The new layout introduces a bespoke suiting service, allowing customers to order made-to-measure suits with a three-week lead time, supported by in-store stylists and digital fitting tools. The home section has been integrated with the Tom Kerridge range, including specialized cast iron and sauté pans, positioning the store more firmly in the premium cookware and hosting market.

“In 2019, we built the blueprint to modernise our food business, with a new food format designed to capture the soul of a fresh market. We started at Clapham St John’s Road and have renewed 160 of our food stores since then, including here at Pantheon. Now we’re taking that same approach into fashion, home and beauty. Pantheon on Oxford Street, where we’ve had a store since 1938, is our first full-line flagship and our research and development store for fashion, home and beauty. It’s where we’re testing how we make shopping our ranges easier, more curated and more inspiring, from clearer product moments to how the store looks and feels overall. We’ve still got a lot to do modernising our estate, with 25 years of catching up to do. But Pantheon is a big step forward.”

The redevelopment was executed in stages to maintain partial operational capacity and protect Oxford Street footfall. The lower ground foodhall opened in August 2025, introducing 500 new products, including whipped feta and chocolate pistachio dips aimed at younger, urban shoppers. The womenswear and beauty sections followed in January 2026, with expanded changing facilities and dedicated zones for third-party brands.
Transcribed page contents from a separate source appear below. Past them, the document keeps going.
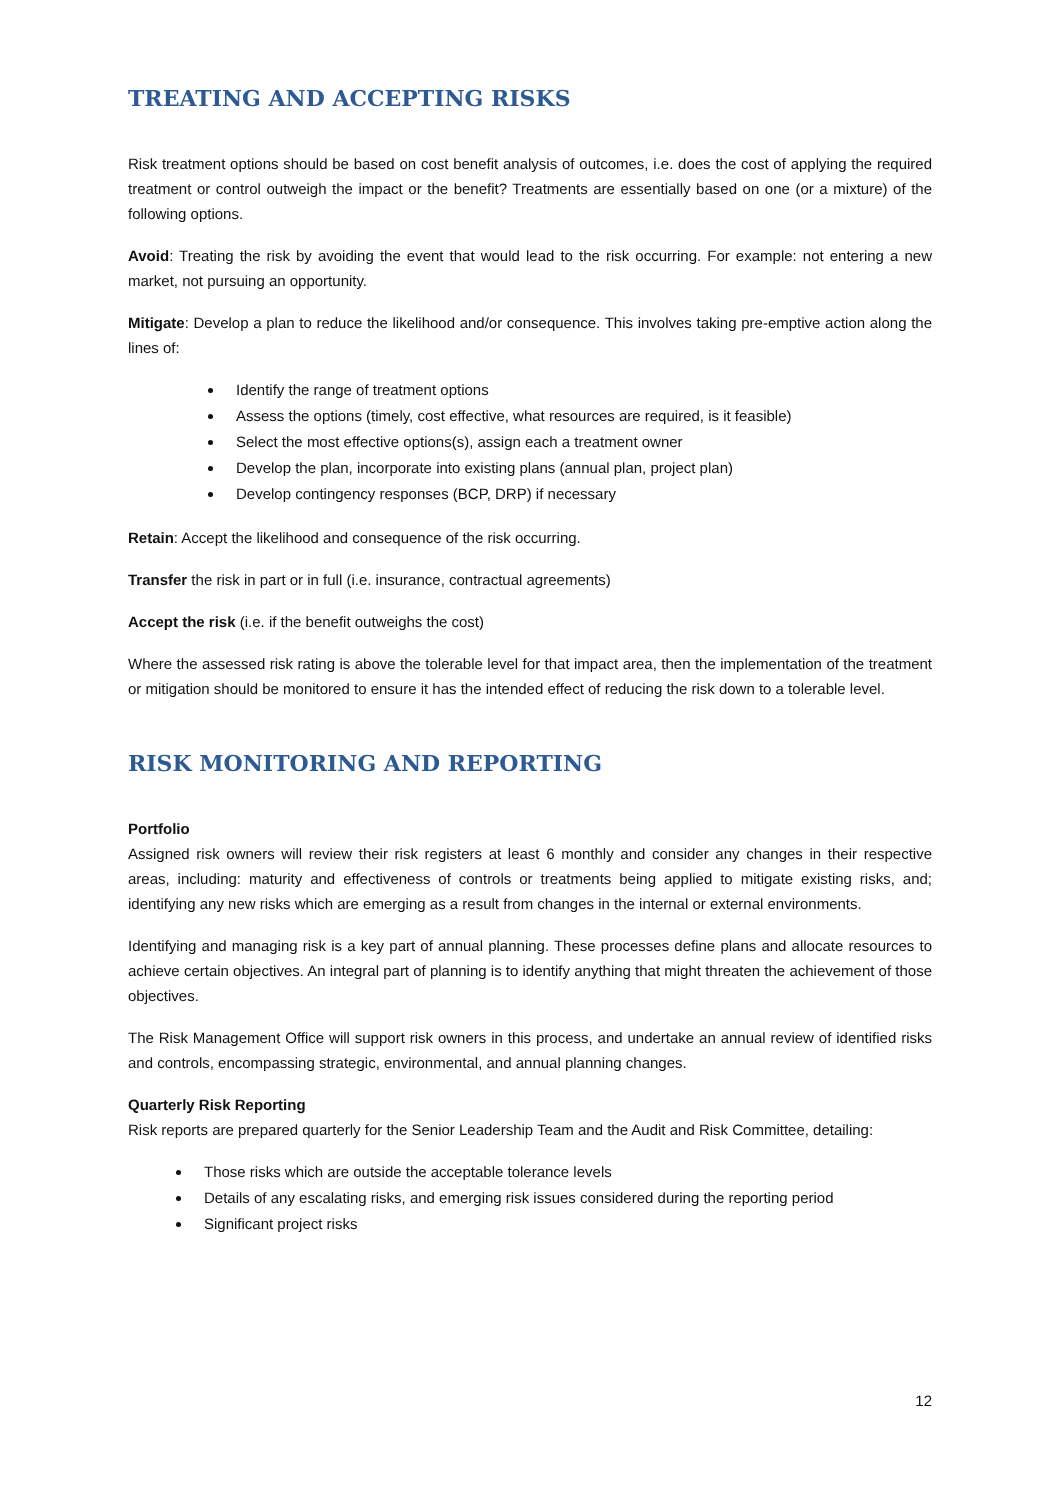TREATING AND ACCEPTING RISKS
Risk treatment options should be based on cost benefit analysis of outcomes, i.e. does the cost of applying the required treatment or control outweigh the impact or the benefit? Treatments are essentially based on one (or a mixture) of the following options.
Avoid: Treating the risk by avoiding the event that would lead to the risk occurring. For example: not entering a new market, not pursuing an opportunity.
Mitigate: Develop a plan to reduce the likelihood and/or consequence. This involves taking pre-emptive action along the lines of:
Identify the range of treatment options
Assess the options (timely, cost effective, what resources are required, is it feasible)
Select the most effective options(s), assign each a treatment owner
Develop the plan, incorporate into existing plans (annual plan, project plan)
Develop contingency responses (BCP, DRP) if necessary
Retain: Accept the likelihood and consequence of the risk occurring.
Transfer the risk in part or in full (i.e. insurance, contractual agreements)
Accept the risk (i.e. if the benefit outweighs the cost)
Where the assessed risk rating is above the tolerable level for that impact area, then the implementation of the treatment or mitigation should be monitored to ensure it has the intended effect of reducing the risk down to a tolerable level.
RISK MONITORING AND REPORTING
Portfolio
Assigned risk owners will review their risk registers at least 6 monthly and consider any changes in their respective areas, including: maturity and effectiveness of controls or treatments being applied to mitigate existing risks, and; identifying any new risks which are emerging as a result from changes in the internal or external environments.
Identifying and managing risk is a key part of annual planning. These processes define plans and allocate resources to achieve certain objectives. An integral part of planning is to identify anything that might threaten the achievement of those objectives.
The Risk Management Office will support risk owners in this process, and undertake an annual review of identified risks and controls, encompassing strategic, environmental, and annual planning changes.
Quarterly Risk Reporting
Risk reports are prepared quarterly for the Senior Leadership Team and the Audit and Risk Committee, detailing:
Those risks which are outside the acceptable tolerance levels
Details of any escalating risks, and emerging risk issues considered during the reporting period
Significant project risks
12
The strategic pivot coincides with a measured recovery in the retailer’s brand perception after a decade of underperformance in fashion. Over the past year, the company has recorded a 30 per cent increase in female customers, while jewellery sales at the Pantheon location specifically rose by 150 per cent, suggesting early traction for the more curated, occasion-led offer.

The company is further aligning its corporate strategy with high-fashion positioning. On July 6, 2026, it was confirmed that the retailer will debut at London Fashion Week in September 2026, presenting “see now, buy now” collections for both men and women, with stock flowing directly from the runway into the Pantheon store and online channels.

The Pantheon model is the first in a wider capital expenditure program focused on the London market and beyond, intended to meet evolving planning and energy-efficiency expectations for large retail sites. The current financial year’s expansion and renewal pipeline includes:

  • London: Six store renewals and four new store openings, with Oxford Street positioned as the flagship template.
  • UK National: Two new full-line stores and 18 new food stores, primarily in retail parks and edge-of-town locations.
  • Estate Adjustments: Four store extensions and multiple renewals to consolidate older, underperforming sites into fewer, larger destinations.

This investment occurs as the Department for Business and Trade continues to monitor high-street viability and the shift toward experiential retail in major urban centers, working alongside local authorities on business rates reform, city-centre regeneration, and the implementation of the government’s wider high street strategy.

Customers can get a made-to-order suit in-store (M&S)
M&S has seen its reputation among shoppers rise
M&S has seen its reputation among shoppers rise (AFP/Getty)

The company has now transitioned the Pantheon site to full operational status as it prepares for the September fashion collection launch, positioning the store as both an Oxford Street anchor and a live test bed for the next phase of its UK retail transformation.